Many years ago, it was the BC Ministry of Health that implemented tobacco-free zones, including the regulation that smoking would no longer be permitted on high school campuses. This rule now covers cigarette smoking, vaping, and any other smoking-related substance as well.
“Vaping material is taken away if you are caught vaping on school property or inside the school,” McKenzie clarified. “It’s not a situation where everyone is being searched coming through the door. It’d be like seeing a cigarette behind the ear – ‘I will take that from you now.’”
The Trail Times contacted McKenzie in light of the Central Okanagan School District recently announcing that their principals would be confiscating vaping products they see on campus as part of a crack down to stop students from inhaling potentially dangerous substances on school property.
This has been the practice at the Trail high school for years, though vaping is much more prevalent than cigarette smoking ever was – and the vaping products are constantly evolving into smaller devices that pack big doses of nicotine.
“We’ve been struggling with the vaping thing for a long time, just like in the past with any smoking-related paraphernalia, it is considered unsafe, so it is confiscated,” McKenzie said. “Cigarettes are just so rare now. I am not sure, but maybe five per cent of the kids who are actually in the designated off-school site space would have a cigarette in their hand, it’s all vaping.”

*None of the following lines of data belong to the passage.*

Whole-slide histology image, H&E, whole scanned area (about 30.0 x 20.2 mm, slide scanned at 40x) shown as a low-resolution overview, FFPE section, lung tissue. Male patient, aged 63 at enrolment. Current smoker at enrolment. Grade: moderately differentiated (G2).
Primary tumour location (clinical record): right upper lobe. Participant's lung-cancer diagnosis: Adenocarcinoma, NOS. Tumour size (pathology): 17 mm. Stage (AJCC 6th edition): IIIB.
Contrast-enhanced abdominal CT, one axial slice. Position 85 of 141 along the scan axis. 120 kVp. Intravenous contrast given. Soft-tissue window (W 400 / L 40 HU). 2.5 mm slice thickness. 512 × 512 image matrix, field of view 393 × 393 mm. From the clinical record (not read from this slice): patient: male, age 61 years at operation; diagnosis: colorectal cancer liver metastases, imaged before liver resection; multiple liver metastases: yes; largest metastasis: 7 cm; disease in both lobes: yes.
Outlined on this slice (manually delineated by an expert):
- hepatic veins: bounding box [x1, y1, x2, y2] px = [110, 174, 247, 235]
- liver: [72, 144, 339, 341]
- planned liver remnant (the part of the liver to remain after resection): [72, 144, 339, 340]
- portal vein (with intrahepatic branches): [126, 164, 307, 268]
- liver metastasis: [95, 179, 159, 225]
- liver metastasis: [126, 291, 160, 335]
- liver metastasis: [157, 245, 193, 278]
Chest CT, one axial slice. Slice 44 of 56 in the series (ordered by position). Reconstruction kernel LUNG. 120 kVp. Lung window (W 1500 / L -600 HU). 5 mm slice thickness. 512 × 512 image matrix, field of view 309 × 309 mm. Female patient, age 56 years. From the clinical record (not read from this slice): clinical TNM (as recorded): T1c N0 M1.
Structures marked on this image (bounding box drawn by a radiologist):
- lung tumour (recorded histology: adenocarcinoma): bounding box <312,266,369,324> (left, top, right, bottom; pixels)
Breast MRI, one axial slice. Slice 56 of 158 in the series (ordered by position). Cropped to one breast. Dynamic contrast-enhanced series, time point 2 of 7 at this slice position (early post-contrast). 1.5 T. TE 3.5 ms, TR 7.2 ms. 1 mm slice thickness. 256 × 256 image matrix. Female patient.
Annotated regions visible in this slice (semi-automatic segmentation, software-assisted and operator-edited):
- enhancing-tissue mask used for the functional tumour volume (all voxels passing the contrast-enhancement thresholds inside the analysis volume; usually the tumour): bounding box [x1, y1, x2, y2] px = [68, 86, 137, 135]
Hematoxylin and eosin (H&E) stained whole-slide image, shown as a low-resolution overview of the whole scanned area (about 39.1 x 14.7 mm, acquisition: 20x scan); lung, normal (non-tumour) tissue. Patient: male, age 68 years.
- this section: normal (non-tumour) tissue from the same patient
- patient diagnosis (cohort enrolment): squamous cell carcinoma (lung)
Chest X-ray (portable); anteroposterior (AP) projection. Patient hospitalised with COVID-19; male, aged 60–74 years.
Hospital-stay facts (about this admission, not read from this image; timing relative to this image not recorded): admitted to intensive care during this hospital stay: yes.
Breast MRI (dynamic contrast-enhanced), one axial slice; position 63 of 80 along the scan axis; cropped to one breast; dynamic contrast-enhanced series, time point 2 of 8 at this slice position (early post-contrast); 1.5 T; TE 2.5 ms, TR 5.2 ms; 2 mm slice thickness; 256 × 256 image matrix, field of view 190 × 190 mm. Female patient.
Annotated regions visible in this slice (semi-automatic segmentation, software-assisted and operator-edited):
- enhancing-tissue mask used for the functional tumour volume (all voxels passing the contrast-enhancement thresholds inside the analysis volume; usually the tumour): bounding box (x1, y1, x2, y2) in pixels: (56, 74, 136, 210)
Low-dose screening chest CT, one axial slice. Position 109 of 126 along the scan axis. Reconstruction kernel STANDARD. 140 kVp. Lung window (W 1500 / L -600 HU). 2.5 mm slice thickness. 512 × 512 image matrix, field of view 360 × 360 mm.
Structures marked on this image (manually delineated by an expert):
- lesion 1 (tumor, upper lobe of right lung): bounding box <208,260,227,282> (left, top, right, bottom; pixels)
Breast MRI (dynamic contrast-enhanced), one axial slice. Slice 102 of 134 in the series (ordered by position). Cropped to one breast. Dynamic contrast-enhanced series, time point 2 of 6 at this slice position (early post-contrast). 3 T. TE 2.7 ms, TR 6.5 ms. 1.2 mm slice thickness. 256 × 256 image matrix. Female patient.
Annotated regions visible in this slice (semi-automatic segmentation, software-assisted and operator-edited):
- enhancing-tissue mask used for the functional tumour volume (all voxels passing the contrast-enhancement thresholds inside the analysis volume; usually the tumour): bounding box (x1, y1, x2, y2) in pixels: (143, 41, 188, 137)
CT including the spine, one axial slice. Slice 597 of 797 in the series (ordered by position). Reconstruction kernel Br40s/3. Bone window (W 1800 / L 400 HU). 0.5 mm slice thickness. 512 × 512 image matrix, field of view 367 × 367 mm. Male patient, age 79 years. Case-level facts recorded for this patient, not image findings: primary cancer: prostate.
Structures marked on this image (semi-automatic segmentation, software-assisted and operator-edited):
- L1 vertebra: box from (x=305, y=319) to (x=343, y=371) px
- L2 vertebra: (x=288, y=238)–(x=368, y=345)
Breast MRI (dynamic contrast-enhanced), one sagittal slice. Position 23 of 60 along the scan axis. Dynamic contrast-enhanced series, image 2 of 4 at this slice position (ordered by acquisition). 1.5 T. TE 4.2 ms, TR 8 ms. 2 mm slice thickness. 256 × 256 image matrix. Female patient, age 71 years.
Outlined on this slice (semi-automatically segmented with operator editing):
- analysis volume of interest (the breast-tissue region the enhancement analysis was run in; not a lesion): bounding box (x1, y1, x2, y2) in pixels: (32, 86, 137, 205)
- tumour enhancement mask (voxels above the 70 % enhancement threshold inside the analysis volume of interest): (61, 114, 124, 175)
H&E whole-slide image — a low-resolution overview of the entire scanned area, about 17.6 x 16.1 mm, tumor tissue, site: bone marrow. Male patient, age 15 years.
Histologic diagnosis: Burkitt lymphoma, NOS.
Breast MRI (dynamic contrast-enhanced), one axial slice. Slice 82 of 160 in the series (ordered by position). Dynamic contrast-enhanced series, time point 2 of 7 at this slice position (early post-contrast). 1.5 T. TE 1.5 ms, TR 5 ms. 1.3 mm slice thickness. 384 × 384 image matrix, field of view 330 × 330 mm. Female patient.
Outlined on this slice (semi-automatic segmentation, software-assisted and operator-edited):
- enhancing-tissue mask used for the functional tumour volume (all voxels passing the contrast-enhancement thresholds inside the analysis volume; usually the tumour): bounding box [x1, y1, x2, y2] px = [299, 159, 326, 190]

District surveys have revealed that 80 to 90 per cent of students in grade 8 and 9 have admitted to being regular vapers or have tried it numerous times, said McKenzie.
“It is not a certain ‘subgroup,’ it is dancers, athletes, team sports guys, it is totally throughout (the student body),” he added.
“There is no way, in the day of cigarettes, that would be the statistic.”
Vaping involves inhaling from an electronic cigarette or e-cigarette, which is a handheld battery-powered vaporizer that simulates smoking. The device provides some of the behavioral aspects of smoking like the hand-to-mouth action of smoking, but without burning tobacco.
Because the level of nicotine or “juice” can be modified into very high doses, vaping can be particularly dangerous in the hands of teenagers.
“That natural addictive quality is really high, especially if you are jumping into this as a teen during a growth spurt,” said McKenzie. “So we have some kids really struggling to quit … because they are up to such high nicotine … they could be getting half a pack of cigarettes-worth of nicotine in just one or two inhales.”
Education about the perils of smoking and vaping is ongoing at the high school. McKenzie says respective lessons are taught in science, PE, and career/life education classes. Instructors talk about it at grade-wide meetings, and the topic is touched on in homebound newsletters.
The negative traction vaping is now getting in the media is a good thing as well.
“The real drag is that, in the past, there’s been a lot of parents who have not supported us with (the message) that this is a real concern,” said McKenzie. “Now I think with the sickness and death being reported, we can now go, “Look, you do not want to be in this vapor cloud.’”
In Canada, similar to tobacco products, it is illegal to buy and sell e-cigarettes and vaping supplies to anyone under the age of 19.
The Times contacted the school district for additional comment but did not hear back by press time.